The Digital Classroom

21st Century Learning is an important by of the modern classroom and this page is dedicated to exploring the ways we can incorporate new technology in the classroom.


Technology is a very big part of the modern classroom, and it’s important for both the teachers and students to utilize it in a way that makes learning engaging. A well-developed lesson can easily incorporate technology – because by its very nature a well-developed lesson is flexible – and it will open up new venues of learning for the students.

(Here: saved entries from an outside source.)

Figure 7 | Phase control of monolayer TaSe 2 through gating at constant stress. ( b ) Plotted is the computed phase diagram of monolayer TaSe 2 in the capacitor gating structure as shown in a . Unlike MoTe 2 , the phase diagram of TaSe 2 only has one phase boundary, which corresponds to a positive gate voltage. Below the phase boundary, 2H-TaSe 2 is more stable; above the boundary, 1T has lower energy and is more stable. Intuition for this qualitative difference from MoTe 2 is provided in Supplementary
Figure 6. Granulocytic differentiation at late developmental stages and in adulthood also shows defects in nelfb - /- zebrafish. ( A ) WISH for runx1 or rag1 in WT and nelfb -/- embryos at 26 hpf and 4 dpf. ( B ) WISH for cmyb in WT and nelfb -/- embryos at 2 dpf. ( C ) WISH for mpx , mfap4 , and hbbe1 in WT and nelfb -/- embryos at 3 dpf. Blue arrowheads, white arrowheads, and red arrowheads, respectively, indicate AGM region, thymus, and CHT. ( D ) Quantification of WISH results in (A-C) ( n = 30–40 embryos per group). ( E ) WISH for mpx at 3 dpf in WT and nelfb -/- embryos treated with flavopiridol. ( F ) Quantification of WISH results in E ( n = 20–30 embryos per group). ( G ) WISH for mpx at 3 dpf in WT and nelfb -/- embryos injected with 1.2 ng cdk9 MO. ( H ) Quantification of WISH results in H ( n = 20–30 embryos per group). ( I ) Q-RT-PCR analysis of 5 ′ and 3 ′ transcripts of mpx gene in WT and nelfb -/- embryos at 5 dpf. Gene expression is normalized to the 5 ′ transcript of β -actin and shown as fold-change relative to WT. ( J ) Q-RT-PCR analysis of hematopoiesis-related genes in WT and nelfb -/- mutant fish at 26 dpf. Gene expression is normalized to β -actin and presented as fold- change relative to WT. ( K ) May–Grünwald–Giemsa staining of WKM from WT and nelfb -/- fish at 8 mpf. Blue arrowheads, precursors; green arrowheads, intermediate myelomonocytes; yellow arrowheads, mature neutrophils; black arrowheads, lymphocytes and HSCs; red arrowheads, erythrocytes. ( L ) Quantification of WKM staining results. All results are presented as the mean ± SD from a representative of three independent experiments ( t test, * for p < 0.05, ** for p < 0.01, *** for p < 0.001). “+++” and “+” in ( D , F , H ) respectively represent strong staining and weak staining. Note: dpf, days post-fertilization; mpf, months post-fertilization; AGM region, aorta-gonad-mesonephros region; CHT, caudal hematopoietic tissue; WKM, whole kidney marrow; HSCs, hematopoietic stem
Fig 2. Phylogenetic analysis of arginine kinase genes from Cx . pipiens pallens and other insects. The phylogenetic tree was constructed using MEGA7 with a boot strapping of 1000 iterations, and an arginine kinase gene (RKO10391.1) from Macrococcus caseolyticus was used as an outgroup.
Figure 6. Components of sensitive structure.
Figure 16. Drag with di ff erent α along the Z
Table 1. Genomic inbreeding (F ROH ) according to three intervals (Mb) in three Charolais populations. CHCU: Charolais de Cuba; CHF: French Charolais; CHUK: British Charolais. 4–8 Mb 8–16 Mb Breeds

During the Engaged Learning Symposium in May 2012 at Kwantlen Polytechnic University, a colleague and I discussed and benefits and disadvantages of using technology in the classroom. My colleague pointed out that there are limitations for the “digital classroom,” as technology (such as Wi-Fi) can often fail. However, despite the limitations a digital classroom – one that incorporates technology – is vast with endless learning opportunities. To highlight our points, we prepared research papers. I also prepared a PowerPoint presentation, since I was discussing the advantages of technology, while my colleague opted for a less computerized approach.

I have included the Technology Presentation PowerPoint and my Final Paper for your perusal. (Just click the provided links to download both, it may take a while. However, the PowerPoint will not make sense unless you read the paper first, as it is very, very condensed.)


As part of our Bachelor of Education program at the University of British Columbia, a classmate and I explored the possibility of using computer and video games as learning tools. We discovered that while it was not possible to recreate all aspects of a video games, we could use parts of it in the classroom. For instance, most video games involve levels and achievements (trophies) for passing a level. As a teacher, it was possible to create a board that recorded student achievements, however small, and which would ultimately keep them motivated to continue. There are many more possibilities, most of which you can browse in the PDF of our PowerPoint presentation on Games in the Classroom, or you can read the cited articles – also included in the PDF. (You can also view the original Games in the Classroom PowerPoint.)

I have also included a Jeopardy template that you can use to create fun, interactive review games! (It is a PowerPoint, so it may take some time to download.)